We can all thank Bob Vila for the home's condition. Prihod had recently moved from Chicago and was living in Waterford when the first episode of This Old House came across the television. The famous home remodeling program inspired Prihod and he thought, "This would be so cool, to buy a house like that." Soon, Prihod moved out of the suburbs and into the city, purchasing the historic home on Chicago Boulevard in May of 1981 for $105K. It's thirty years later and Prihod hasn't stopped working on his home. Not because it's needed so much renovation, mind you, but for the simple joy he gets from tending to the house. "It was in fine shape. We just needed to do our own thing with it."
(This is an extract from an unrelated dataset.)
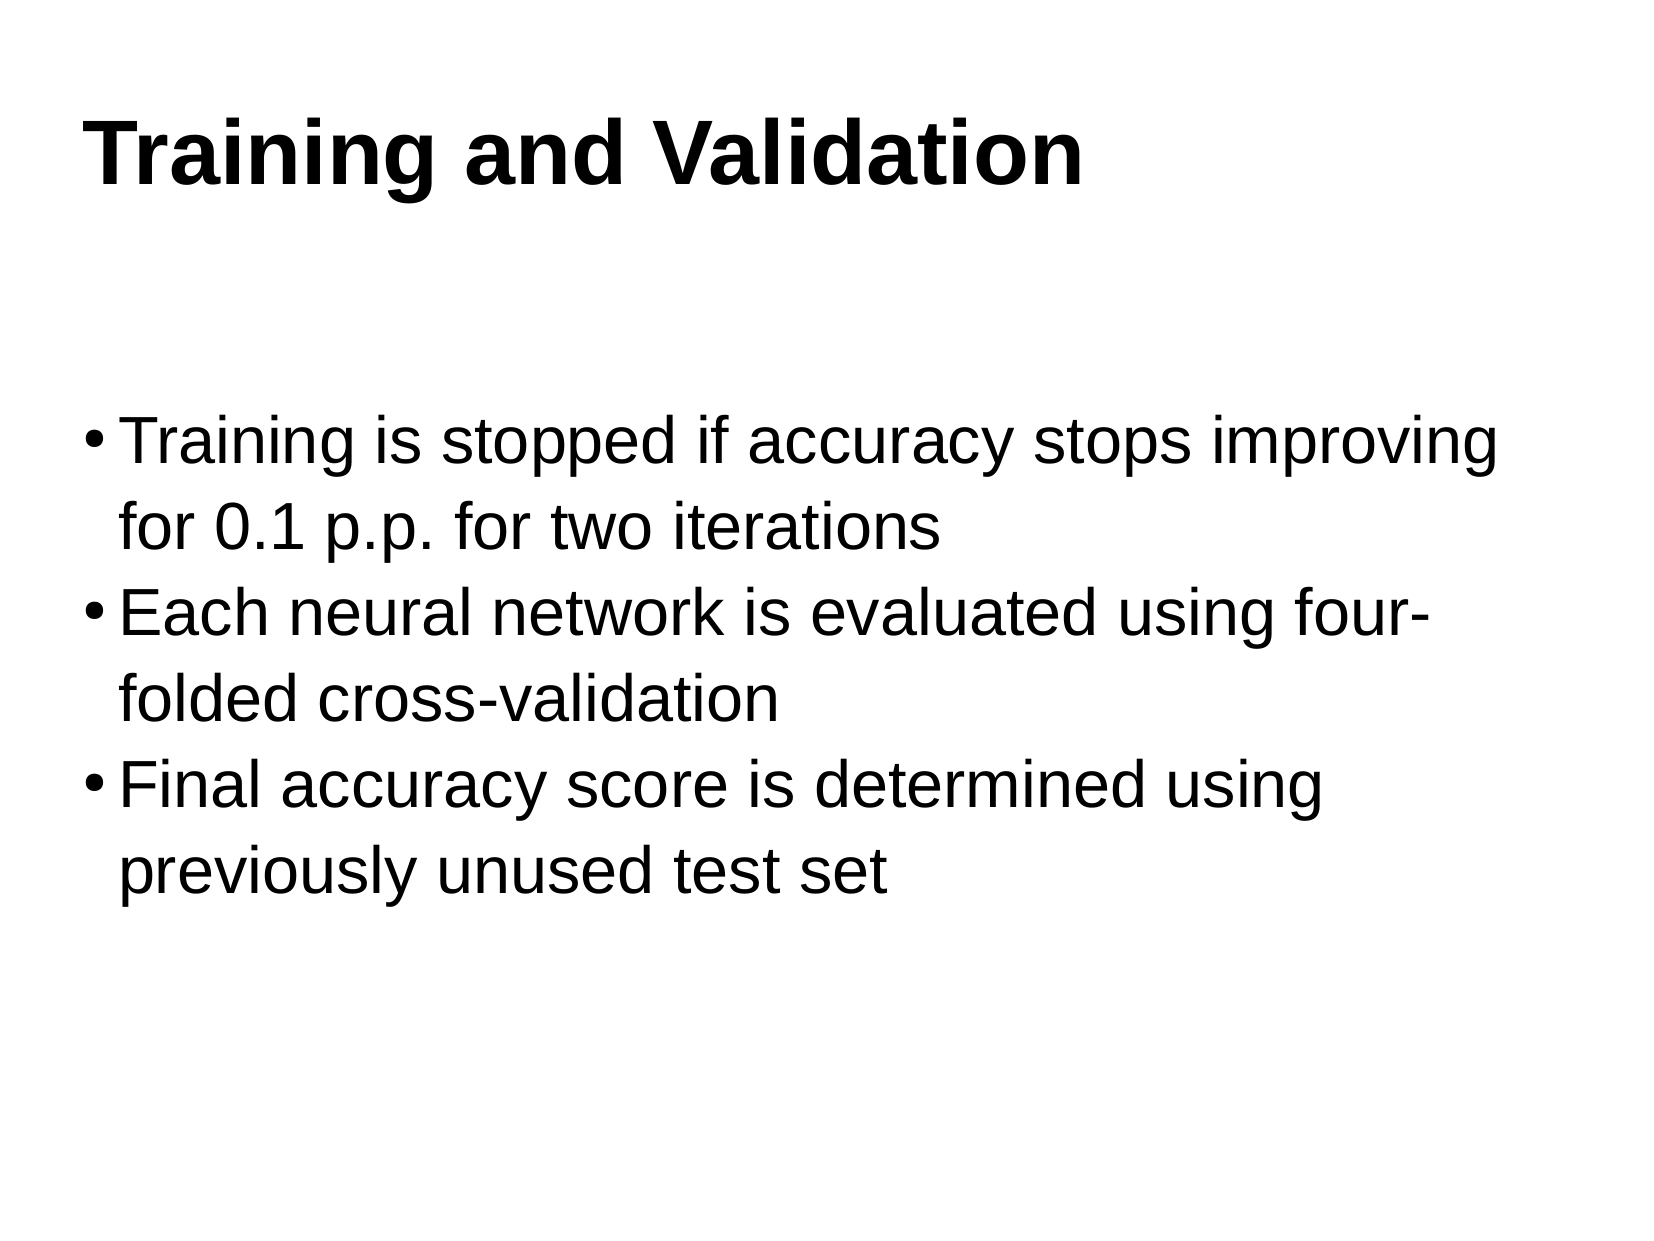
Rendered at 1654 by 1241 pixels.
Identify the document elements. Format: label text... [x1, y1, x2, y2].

Prihod and his wife Mary do as much of the renovations as they can. The basement, complete with a bar, billiards room, and kitchen, was unfinished when Prihod purchased the home. Kevin knocked down walls and put new ones up, transforming the old coal room into the Black Dog Pub. Upstairs, they turned a fireplace into a bookshelf and a jack and jill bathroom into an office (among MANY other renovations). Mary took classes at Pewabic Pottery and now one of the bathrooms are covered in tile of her own creation. Current projects include a slow transition from reds, blues, and greens to more subdued browns and forest greens. The outside, too, is seeing changes as the pair are repaving and re-gardening the property. Kevin and Mary cherish their house almost as much as they cherish their dogs.

"We use the house," said Prihod. "Some people don't use the houses."